The first step entails to shear the fibre or cut the fleece, respecting the shearing cycles of the alpacas and being grateful for what nature gives us. After shearing, we select the best parts of the fleece and obtain the thread through a handmade process in which the fibre, passed little by little between the fingers of one hand, is wound around the spindle (q. P’ushka), a tool whose use has been widespread in Peru since pre-Inca cultures. We dye using plants or animal dyes: cochineal to obtain the reds (traditional colour of the district of Pitumarca), Kiko flowers for the yellows and chill’ka for the greens.

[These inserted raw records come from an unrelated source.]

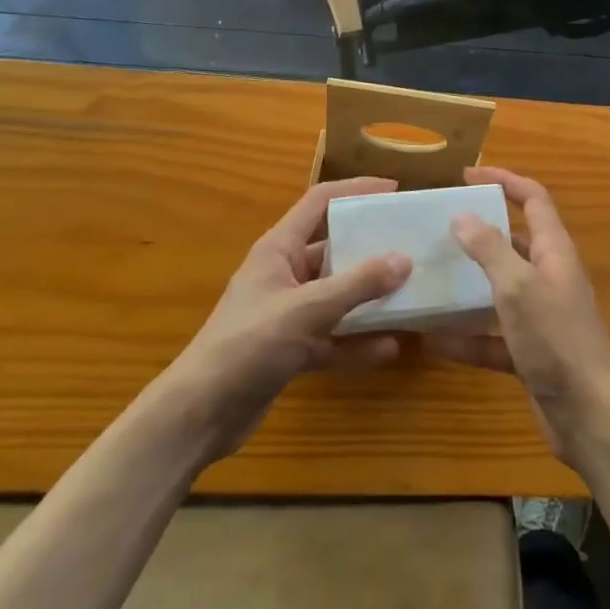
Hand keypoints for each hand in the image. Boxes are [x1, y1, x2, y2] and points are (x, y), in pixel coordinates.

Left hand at [156, 179, 411, 465]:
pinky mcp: (291, 350)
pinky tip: (389, 347)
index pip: (320, 202)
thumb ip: (356, 285)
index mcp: (279, 248)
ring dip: (369, 296)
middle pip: (334, 249)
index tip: (395, 191)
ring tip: (411, 293)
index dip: (356, 190)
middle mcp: (285, 274)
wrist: (197, 418)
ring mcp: (288, 313)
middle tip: (412, 244)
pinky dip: (357, 341)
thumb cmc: (246, 346)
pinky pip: (333, 336)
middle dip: (371, 247)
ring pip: (337, 295)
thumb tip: (404, 259)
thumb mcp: (306, 310)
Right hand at [427, 167, 609, 466]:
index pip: (533, 199)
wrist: (589, 415)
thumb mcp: (518, 287)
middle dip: (480, 232)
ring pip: (500, 289)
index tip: (467, 176)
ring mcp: (541, 316)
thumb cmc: (556, 339)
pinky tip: (433, 341)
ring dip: (469, 284)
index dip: (505, 180)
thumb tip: (463, 216)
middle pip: (515, 241)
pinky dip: (467, 336)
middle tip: (439, 228)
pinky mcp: (531, 352)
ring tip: (430, 277)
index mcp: (555, 251)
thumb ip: (490, 249)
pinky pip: (493, 335)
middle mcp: (550, 276)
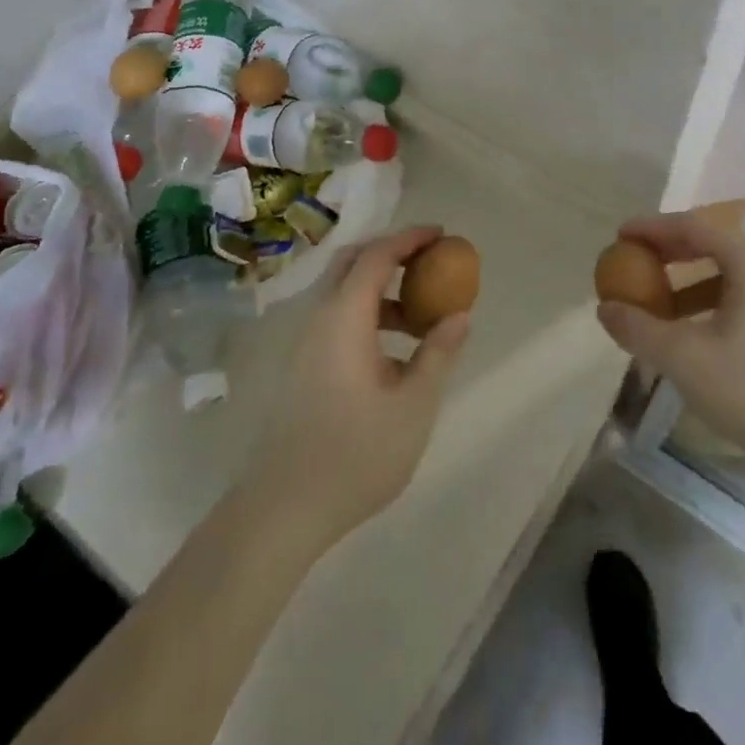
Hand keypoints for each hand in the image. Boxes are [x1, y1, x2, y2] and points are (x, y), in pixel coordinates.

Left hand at [245, 226, 469, 547]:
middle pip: (352, 263)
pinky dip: (369, 313)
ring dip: (382, 289)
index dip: (410, 239)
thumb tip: (459, 315)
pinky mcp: (304, 366)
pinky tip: (394, 352)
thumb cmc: (356, 454)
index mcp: (344, 318)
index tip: (442, 235)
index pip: (376, 256)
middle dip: (392, 253)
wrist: (284, 509)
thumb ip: (438, 353)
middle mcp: (320, 319)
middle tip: (430, 262)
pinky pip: (338, 318)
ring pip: (344, 292)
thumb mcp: (414, 405)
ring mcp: (307, 343)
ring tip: (421, 317)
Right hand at [596, 211, 744, 507]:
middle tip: (634, 264)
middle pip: (713, 244)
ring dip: (689, 282)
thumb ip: (640, 329)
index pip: (693, 226)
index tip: (620, 235)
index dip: (652, 228)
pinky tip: (695, 333)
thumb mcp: (686, 361)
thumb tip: (605, 308)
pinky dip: (713, 303)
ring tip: (658, 305)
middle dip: (669, 253)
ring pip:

In order to give the yarn the strength needed to be manipulated it with the traditional weaving techniques, we twist two threads with the spindle before proceeding to use them to assemble the loom. It is possible to carry out both the spinning and twisting processes with a clockwise or counterclockwise direction of rotation (q. lloq’e). Among Quechua artisans, it is believed that not only the left-hand spinning is finer and more resistant, but also that the weaving obtained can provide a special protection to whoever wears it, protecting her or him from the wind, from curses or witchcraft; bringing prosperity.
My speciality is weaving with a backstrap loom or horizontal four-stake loom – traditional tools that have been used in Peru for more than a millennium and are part of the cultural heritage of our Quechua community. I weave the warp by counting the threads according to the colours and designs to be reproduced. With the backstrap loom, I weave by tying one end to a tree and securing the other around my waist. Flat-weaving requires a lot of concentration. To achieve a quality textile you have to be persistent, precise and weave finely.
Another traditional technique common in our area is knitting with five double pointed needles. It is used to knit in a circular way, distributing the stitches between four of the needles and using the fifth one to knit. We use the 5 needles technique especially for knitting chullos, the hats with earflaps typical of our areas.
In recent years, pedal looms have also become part of my workshop, as my sons are specialising in this technique. With the pedal loom, they weave pieces to be used for creating as accessories and larger textiles.